*Task to carry out*.
For the string "Weekly", search the entries below and copy every line where it appears.

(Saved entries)
————————

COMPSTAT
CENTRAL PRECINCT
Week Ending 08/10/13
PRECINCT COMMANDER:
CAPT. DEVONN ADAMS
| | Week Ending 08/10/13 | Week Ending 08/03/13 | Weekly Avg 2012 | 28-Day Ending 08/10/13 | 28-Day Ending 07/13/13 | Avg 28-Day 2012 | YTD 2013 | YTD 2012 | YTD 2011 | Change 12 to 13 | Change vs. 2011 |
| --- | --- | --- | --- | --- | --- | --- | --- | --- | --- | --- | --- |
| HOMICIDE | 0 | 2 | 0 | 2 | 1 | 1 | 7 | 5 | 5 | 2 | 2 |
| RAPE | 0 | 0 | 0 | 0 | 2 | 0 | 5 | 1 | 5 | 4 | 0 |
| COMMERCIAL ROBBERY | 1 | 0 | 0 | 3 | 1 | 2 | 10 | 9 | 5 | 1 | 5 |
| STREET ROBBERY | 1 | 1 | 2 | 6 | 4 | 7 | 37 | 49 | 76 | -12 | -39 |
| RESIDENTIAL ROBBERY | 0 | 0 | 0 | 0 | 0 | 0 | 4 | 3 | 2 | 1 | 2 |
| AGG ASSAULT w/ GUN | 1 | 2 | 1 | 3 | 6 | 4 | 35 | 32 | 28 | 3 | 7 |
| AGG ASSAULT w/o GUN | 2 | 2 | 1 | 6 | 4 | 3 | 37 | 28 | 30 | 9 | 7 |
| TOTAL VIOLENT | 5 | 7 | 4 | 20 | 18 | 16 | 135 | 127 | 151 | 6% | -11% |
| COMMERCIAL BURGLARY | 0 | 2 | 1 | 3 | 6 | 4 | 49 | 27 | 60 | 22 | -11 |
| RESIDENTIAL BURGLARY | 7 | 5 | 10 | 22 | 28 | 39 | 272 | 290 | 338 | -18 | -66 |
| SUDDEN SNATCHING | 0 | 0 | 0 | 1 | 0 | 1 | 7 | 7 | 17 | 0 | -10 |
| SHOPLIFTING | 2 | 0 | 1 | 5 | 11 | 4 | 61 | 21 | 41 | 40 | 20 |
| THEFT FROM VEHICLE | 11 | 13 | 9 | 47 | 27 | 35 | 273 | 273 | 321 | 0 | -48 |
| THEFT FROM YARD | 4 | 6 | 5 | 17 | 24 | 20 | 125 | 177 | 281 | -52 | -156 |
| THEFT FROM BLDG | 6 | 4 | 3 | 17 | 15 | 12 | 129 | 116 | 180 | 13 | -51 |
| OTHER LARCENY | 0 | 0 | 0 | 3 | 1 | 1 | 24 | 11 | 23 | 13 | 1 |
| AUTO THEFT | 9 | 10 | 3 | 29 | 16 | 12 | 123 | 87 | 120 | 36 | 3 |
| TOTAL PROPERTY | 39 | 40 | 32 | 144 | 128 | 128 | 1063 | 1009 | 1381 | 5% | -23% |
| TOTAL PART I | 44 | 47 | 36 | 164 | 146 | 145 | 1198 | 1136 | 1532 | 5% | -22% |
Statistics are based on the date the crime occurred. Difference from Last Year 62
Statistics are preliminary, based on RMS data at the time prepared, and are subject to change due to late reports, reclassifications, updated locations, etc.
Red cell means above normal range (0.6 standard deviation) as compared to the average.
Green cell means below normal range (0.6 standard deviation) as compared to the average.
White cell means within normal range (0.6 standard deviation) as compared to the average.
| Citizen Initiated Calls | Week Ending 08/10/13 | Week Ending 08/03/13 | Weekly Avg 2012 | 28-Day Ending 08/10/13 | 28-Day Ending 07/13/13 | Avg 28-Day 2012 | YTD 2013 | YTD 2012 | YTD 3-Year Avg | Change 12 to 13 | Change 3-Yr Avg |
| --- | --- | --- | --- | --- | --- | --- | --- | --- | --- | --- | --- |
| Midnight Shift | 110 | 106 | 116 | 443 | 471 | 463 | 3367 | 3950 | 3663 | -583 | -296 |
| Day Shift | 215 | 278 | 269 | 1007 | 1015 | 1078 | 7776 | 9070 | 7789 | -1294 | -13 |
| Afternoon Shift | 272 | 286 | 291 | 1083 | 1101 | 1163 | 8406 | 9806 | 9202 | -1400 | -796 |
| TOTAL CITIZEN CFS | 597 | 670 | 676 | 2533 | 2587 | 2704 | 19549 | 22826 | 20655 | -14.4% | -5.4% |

————————

*Written response*.
| | Week Ending 08/10/13 | Week Ending 08/03/13 | Weekly Avg 2012 | 28-Day Ending 08/10/13 | 28-Day Ending 07/13/13 | Avg 28-Day 2012 | YTD 2013 | YTD 2012 | YTD 2011 | Change 12 to 13 | Change vs. 2011 |
| Citizen Initiated Calls | Week Ending 08/10/13 | Week Ending 08/03/13 | Weekly Avg 2012 | 28-Day Ending 08/10/13 | 28-Day Ending 07/13/13 | Avg 28-Day 2012 | YTD 2013 | YTD 2012 | YTD 3-Year Avg | Change 12 to 13 | Change 3-Yr Avg |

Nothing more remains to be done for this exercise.